Mein Text „Kirchliche Trauung für alle?“ war für einen Gemeindebrief-Artikel ungewöhnlich lang, jedoch nicht ausführlich genug, um Missverständnisse auszuschließen. Ich möchte deshalb auf einige Rückfragen reagieren, die mich erreicht haben.
Ein persönliches Statement… Und wie denkt der Kirchengemeinderat?
Der Kirchengemeinderat hat bereits im Jahr 2015 im Rahmen eines Klausurwochenendes ausführlich über das Themenfeld beraten. Dabei wurde deutlich, dass es in der Sicht auf gleichgeschlechtliche Partnerschaften einen klaren Konsens im Gremium gab, sie einerseits nicht der Ehe gleichzustellen, andererseits aber auch nicht zu diffamieren.
Ich zitiere dazu den Abschnitt 5 unseres Positionspapieres „Auf ein Wort“, das damals verabschiedet wurde (veröffentlicht in „Das Kirchenfenster 2015 Heft 2“)
Der Mensch ist als Mann und Frau geschaffen. Dieses Gegenüber ist Gottes gute Schöpfungsgabe.

Aus einer Sammlung entnommene Daten:
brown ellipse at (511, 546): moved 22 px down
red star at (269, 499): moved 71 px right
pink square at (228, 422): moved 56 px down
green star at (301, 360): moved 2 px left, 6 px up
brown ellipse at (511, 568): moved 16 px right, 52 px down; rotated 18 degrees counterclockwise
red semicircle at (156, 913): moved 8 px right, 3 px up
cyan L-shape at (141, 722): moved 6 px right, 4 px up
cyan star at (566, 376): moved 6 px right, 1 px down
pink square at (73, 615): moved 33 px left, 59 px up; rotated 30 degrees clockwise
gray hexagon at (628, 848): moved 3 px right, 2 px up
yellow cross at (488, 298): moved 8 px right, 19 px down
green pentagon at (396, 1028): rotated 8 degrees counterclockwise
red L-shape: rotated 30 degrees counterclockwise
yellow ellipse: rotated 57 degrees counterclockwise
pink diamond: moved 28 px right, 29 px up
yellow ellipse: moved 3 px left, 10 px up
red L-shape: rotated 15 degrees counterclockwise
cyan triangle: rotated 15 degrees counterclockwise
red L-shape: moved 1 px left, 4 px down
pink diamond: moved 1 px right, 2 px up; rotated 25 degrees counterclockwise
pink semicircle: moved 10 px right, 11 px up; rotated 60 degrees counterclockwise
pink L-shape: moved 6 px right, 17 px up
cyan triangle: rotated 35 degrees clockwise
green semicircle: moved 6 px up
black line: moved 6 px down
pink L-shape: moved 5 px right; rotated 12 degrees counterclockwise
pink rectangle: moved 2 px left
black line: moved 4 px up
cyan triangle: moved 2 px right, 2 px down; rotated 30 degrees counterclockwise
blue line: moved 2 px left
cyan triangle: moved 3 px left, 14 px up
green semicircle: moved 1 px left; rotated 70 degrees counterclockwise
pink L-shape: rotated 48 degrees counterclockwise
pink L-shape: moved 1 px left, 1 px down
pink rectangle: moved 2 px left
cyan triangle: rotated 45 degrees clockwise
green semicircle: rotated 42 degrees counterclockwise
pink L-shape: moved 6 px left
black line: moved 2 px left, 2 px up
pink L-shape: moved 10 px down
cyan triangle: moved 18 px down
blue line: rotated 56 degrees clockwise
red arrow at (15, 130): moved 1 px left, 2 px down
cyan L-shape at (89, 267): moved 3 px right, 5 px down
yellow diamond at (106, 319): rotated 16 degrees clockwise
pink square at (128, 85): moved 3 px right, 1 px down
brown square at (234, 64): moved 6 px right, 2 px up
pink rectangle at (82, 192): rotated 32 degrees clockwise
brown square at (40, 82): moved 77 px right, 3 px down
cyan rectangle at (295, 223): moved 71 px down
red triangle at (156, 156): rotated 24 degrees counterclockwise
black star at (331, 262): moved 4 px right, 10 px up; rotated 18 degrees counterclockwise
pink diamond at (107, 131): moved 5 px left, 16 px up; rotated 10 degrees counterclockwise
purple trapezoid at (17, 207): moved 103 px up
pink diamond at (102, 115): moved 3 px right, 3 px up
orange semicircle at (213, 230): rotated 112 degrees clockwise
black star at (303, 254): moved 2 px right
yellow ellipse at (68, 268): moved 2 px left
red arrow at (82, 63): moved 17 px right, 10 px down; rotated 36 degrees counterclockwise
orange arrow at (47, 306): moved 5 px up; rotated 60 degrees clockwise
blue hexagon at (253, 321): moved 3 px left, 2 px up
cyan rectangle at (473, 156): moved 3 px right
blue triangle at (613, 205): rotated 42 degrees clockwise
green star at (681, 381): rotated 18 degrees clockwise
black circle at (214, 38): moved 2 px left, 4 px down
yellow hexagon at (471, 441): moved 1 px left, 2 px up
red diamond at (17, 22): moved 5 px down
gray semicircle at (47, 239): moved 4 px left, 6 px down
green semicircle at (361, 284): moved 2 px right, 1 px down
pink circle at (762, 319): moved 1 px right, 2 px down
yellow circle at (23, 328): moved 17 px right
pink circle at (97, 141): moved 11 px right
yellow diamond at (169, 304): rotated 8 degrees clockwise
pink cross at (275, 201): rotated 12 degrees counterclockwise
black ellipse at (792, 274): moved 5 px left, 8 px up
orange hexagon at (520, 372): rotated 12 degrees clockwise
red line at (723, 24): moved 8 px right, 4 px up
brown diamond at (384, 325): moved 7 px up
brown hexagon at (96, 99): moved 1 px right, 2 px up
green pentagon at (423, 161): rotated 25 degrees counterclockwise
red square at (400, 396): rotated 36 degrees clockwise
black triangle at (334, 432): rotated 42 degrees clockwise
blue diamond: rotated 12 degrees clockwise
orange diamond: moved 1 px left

IHRE AUFGABE:
Beantworten Sie anhand des Textes zur kirchlichen Trauung die folgenden drei Fragen.
1. Welchen Titel trug der frühere Gemeindebrief-Artikel, auf den sich der Text bezieht?
2. In welchem Jahr beriet der Kirchengemeinderat ausführlich über das Themenfeld?
3. Wie heißt das Positionspapier, dessen Abschnitt 5 zitiert wird?
Die Datensätze spielen dabei keine Rolle.

LÖSUNG:
1. „Kirchliche Trauung für alle?“
2. 2015
3. „Auf ein Wort“